___ DATA SUPPLIED

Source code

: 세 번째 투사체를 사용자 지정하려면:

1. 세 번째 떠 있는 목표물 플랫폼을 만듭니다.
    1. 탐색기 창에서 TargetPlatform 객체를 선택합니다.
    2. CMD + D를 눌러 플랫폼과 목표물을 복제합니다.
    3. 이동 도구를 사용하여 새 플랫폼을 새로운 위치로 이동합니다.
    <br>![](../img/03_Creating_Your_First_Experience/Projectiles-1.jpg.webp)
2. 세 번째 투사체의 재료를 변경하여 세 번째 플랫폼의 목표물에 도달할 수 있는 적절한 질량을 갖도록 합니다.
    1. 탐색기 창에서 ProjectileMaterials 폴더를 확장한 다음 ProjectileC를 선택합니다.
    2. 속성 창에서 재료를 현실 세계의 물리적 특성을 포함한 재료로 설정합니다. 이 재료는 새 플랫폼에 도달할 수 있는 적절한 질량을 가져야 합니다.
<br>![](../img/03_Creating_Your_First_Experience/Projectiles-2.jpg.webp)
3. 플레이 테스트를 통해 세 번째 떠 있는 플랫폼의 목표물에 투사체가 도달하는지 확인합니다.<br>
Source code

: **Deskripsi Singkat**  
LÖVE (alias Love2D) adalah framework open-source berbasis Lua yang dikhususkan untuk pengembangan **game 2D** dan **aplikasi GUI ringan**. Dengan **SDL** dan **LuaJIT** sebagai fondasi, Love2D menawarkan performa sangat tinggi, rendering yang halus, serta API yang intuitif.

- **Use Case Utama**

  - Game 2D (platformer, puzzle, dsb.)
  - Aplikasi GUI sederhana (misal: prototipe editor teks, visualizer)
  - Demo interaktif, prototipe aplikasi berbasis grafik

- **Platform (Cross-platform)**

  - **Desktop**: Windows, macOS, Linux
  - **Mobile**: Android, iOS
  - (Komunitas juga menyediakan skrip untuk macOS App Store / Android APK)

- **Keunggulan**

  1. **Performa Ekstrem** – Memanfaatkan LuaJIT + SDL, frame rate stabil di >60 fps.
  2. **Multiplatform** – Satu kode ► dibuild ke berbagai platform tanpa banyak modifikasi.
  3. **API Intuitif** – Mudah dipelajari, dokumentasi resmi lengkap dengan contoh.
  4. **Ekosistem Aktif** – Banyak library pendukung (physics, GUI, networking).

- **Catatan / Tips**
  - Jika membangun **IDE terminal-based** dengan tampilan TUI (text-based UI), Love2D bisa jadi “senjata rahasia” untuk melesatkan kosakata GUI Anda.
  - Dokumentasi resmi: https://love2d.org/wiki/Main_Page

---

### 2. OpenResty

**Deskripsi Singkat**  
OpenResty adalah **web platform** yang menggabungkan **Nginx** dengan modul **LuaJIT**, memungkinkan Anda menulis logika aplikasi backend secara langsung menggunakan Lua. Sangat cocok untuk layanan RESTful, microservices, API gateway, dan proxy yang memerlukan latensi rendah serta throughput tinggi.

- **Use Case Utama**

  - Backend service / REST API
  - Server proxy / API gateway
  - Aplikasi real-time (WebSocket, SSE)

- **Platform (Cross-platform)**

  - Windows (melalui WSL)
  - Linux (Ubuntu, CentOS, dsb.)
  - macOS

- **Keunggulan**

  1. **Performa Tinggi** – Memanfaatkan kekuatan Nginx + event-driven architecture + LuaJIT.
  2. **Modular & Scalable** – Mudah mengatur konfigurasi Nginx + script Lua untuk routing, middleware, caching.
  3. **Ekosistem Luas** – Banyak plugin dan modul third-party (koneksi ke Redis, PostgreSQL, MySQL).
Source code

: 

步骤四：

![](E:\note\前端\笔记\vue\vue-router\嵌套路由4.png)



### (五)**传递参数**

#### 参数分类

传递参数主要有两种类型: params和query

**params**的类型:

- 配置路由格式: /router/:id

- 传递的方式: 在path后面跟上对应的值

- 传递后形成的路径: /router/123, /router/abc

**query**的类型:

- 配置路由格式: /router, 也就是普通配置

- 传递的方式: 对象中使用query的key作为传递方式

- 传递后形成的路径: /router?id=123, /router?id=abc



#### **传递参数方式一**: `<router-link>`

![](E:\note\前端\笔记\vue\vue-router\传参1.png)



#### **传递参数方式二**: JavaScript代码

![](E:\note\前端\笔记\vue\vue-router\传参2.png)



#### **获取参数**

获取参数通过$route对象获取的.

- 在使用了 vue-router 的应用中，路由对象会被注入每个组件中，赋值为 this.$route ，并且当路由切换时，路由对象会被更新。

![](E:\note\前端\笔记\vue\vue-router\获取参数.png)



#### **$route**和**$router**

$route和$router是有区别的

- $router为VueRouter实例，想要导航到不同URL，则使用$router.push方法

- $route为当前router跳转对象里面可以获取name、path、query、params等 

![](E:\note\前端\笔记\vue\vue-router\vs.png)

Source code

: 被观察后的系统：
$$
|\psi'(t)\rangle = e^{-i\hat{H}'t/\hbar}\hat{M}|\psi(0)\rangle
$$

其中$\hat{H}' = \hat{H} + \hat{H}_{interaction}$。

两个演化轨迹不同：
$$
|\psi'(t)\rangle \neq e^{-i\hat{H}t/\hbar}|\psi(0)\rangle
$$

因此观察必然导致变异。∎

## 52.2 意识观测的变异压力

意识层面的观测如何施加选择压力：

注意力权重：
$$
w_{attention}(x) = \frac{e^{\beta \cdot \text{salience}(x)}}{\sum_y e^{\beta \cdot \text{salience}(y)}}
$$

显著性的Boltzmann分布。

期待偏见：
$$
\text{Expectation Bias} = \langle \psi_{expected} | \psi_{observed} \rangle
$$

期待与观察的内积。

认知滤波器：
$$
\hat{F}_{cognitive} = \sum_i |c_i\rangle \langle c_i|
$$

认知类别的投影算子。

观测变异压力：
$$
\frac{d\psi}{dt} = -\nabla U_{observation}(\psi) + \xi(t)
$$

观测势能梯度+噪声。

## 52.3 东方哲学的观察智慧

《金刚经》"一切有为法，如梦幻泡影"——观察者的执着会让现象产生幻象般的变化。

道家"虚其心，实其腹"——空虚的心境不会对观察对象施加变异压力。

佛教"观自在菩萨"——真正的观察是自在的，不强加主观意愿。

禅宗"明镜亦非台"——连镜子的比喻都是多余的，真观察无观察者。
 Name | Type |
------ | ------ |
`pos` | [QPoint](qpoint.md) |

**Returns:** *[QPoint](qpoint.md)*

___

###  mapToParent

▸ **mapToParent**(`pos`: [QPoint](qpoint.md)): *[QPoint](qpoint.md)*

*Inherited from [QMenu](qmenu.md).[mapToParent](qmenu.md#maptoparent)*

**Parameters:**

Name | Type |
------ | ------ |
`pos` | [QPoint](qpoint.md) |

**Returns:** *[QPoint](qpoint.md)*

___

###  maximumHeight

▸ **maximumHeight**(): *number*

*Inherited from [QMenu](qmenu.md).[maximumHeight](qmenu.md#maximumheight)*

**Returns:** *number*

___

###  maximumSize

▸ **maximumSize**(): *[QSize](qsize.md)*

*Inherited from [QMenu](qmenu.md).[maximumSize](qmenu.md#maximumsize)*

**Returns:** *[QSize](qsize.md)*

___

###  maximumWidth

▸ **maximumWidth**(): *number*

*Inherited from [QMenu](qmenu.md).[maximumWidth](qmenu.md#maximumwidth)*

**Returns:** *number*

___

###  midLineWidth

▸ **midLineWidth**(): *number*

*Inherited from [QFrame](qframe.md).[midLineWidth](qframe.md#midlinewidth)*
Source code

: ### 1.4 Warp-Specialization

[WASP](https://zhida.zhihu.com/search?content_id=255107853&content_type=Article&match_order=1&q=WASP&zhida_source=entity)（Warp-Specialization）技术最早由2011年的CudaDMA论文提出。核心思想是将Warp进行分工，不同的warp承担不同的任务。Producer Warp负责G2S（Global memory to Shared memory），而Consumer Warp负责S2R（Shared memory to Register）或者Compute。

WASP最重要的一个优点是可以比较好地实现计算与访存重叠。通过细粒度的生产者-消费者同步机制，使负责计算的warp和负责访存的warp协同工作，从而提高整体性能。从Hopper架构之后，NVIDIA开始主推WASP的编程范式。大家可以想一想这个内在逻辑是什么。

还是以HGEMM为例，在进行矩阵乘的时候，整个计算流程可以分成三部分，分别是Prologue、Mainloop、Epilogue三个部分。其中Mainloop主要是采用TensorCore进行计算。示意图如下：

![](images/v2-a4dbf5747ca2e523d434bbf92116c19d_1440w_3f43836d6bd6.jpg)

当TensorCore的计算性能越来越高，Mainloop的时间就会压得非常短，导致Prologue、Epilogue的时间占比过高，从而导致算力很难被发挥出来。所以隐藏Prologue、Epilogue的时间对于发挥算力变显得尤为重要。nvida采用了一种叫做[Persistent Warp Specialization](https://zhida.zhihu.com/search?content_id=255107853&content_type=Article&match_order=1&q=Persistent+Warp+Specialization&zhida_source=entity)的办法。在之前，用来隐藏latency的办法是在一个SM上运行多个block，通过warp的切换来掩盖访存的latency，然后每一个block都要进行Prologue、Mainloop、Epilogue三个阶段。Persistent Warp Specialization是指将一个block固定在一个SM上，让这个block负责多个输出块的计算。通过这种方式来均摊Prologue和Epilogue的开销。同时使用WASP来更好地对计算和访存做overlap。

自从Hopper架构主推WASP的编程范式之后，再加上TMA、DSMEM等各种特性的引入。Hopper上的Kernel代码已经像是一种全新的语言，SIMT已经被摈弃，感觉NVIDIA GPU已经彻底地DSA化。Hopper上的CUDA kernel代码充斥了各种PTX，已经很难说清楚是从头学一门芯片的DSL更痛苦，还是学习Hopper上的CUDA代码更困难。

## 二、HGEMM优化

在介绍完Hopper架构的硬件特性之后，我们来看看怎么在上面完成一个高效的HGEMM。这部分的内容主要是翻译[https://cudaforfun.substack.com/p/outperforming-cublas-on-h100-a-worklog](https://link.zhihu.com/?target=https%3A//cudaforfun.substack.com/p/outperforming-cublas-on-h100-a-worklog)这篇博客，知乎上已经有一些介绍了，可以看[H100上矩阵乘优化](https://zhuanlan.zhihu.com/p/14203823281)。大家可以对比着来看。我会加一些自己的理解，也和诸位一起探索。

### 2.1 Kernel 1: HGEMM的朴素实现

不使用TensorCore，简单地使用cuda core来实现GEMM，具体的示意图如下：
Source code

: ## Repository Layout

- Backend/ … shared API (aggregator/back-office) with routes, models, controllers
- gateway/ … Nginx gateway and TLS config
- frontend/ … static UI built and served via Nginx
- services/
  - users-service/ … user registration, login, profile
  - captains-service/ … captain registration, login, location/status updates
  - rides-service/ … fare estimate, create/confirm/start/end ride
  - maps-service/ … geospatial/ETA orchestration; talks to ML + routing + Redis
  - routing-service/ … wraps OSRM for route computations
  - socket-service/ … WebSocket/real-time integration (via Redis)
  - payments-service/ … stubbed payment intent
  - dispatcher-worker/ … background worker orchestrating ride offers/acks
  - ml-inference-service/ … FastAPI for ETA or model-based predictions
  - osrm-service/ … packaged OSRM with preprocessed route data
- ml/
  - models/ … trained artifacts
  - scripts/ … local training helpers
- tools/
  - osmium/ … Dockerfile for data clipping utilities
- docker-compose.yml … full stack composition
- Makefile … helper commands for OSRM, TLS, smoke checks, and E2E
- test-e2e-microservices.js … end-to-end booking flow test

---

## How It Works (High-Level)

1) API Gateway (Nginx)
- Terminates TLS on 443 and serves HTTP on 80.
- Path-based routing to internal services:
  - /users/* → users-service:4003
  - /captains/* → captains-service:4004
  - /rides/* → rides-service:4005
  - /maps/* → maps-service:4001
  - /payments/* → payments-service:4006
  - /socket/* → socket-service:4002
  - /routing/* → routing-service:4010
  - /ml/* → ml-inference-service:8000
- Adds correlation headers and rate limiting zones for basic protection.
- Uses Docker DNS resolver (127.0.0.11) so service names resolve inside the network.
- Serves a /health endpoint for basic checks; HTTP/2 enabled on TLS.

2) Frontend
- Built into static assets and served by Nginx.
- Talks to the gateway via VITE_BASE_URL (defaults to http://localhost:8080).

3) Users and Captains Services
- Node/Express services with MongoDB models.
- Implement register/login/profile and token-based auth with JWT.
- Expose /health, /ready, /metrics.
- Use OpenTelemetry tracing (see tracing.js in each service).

______

- **WHAT YOU ARE ASKED TO DO**:
Look above for the line containing "- Serves a /health" and the line containing "- Expose /health, /ready, /metrics.". Transcribe both, with the lines between them, exactly.

- **RESPONSE TO THIS EXERCISE**:
- Serves a /health endpoint for basic checks; HTTP/2 enabled on TLS.

2) Frontend
- Built into static assets and served by Nginx.
- Talks to the gateway via VITE_BASE_URL (defaults to http://localhost:8080).

3) Users and Captains Services
- Node/Express services with MongoDB models.
- Implement register/login/profile and token-based auth with JWT.
- Expose /health, /ready, /metrics.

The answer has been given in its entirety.